● **Directions for this task**
Give back the lines below exactly, but do not include any pictures.

Raw data Block Start

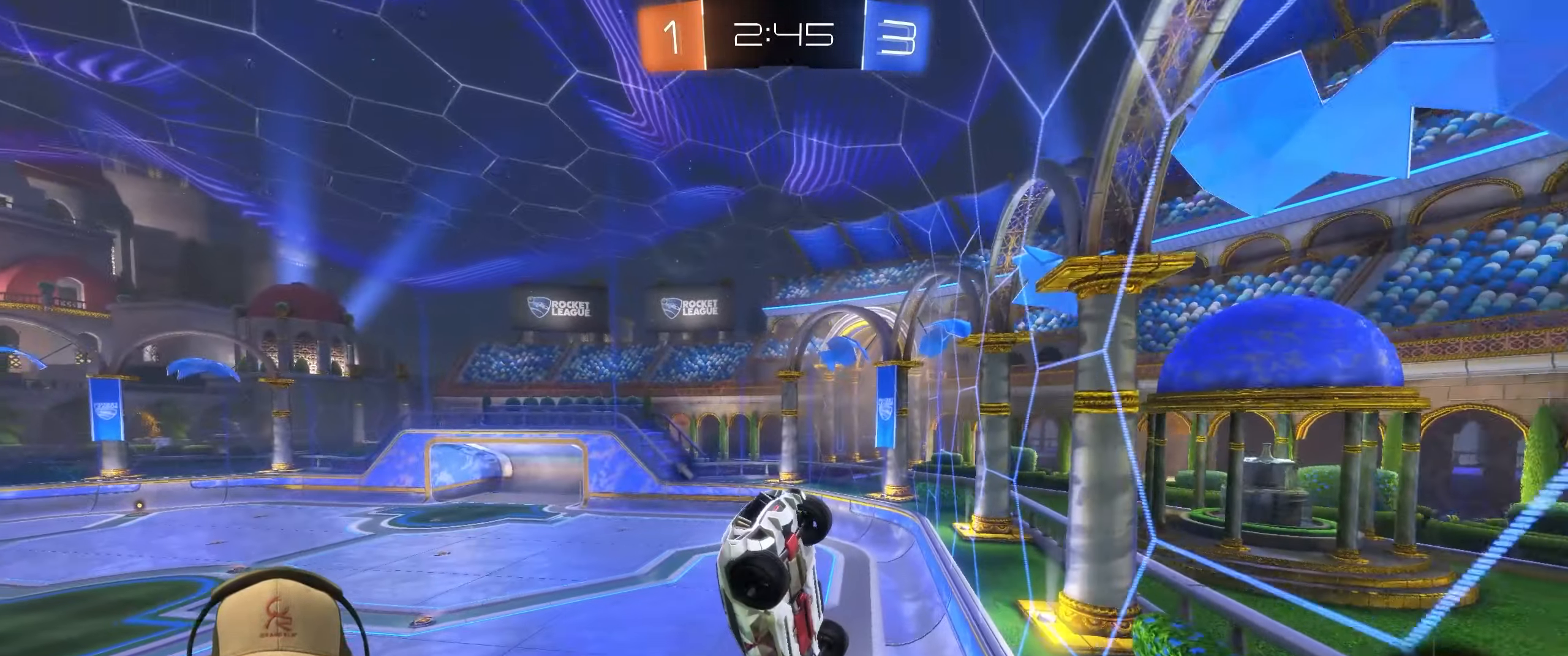
{"buttons": [], "left_stick": "center", "events": [[83, "L1", "down"], [233, "L1", "up"], [233, "left_stick", "center"]]}
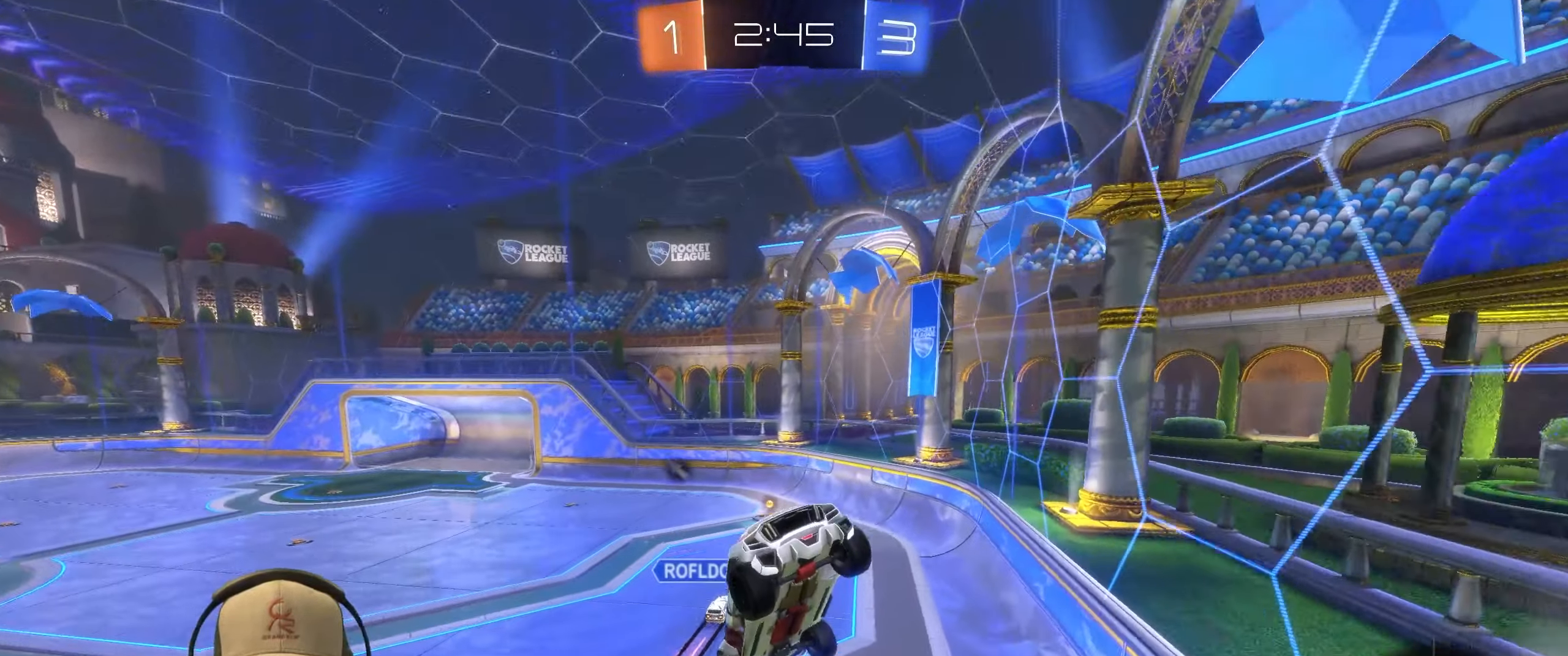
{"buttons": [], "left_stick": "center", "events": [[33, "left_stick", "down-right"], [117, "left_stick", "down"], [333, "left_stick", "center"], [400, "TRIANGLE", "down"], [500, "TRIANGLE", "up"]]}
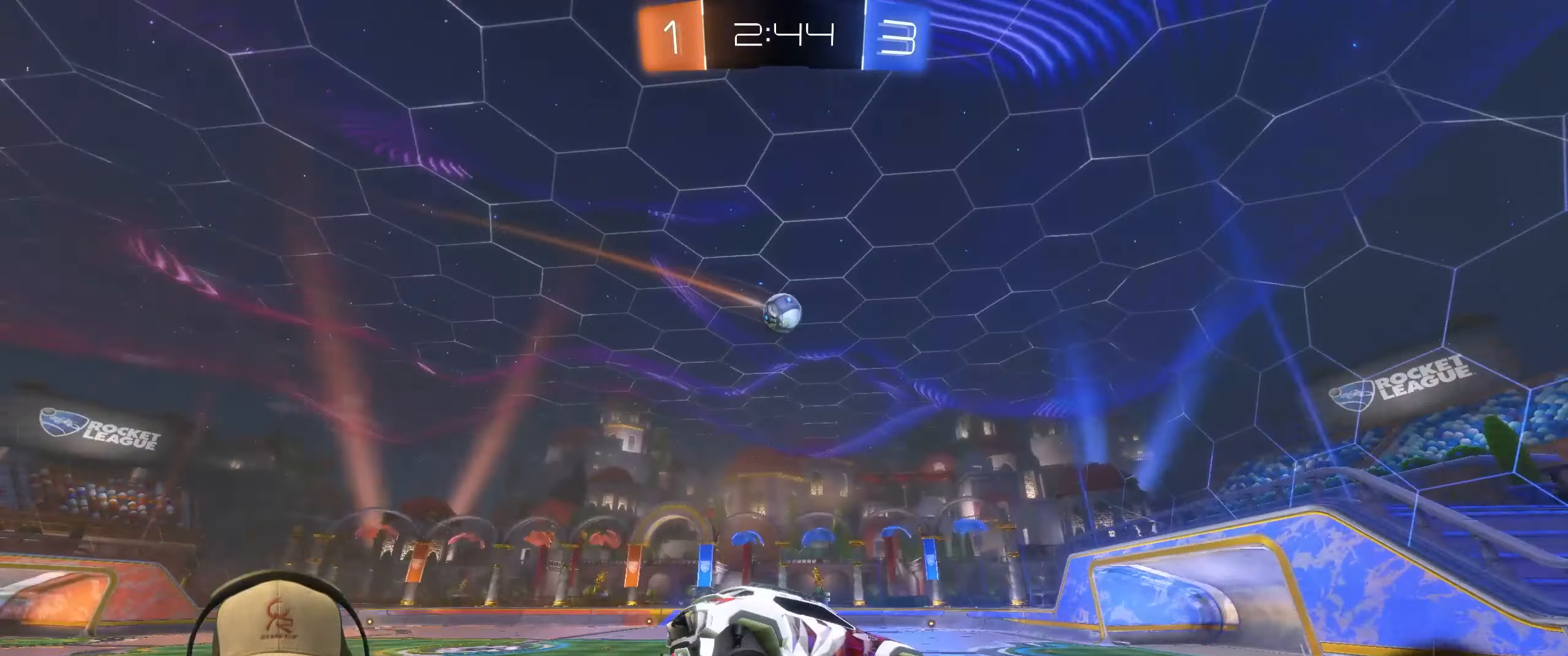
{"buttons": ["R2"], "left_stick": "left", "events": [[167, "R2", "down"], [200, "left_stick", "left"]]}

Raw data Block End

● **Finished exercise**
{"buttons": [], "left_stick": "center", "events": [[83, "L1", "down"], [233, "L1", "up"], [233, "left_stick", "center"]]}
{"buttons": [], "left_stick": "center", "events": [[33, "left_stick", "down-right"], [117, "left_stick", "down"], [333, "left_stick", "center"], [400, "TRIANGLE", "down"], [500, "TRIANGLE", "up"]]}
{"buttons": ["R2"], "left_stick": "left", "events": [[167, "R2", "down"], [200, "left_stick", "left"]]}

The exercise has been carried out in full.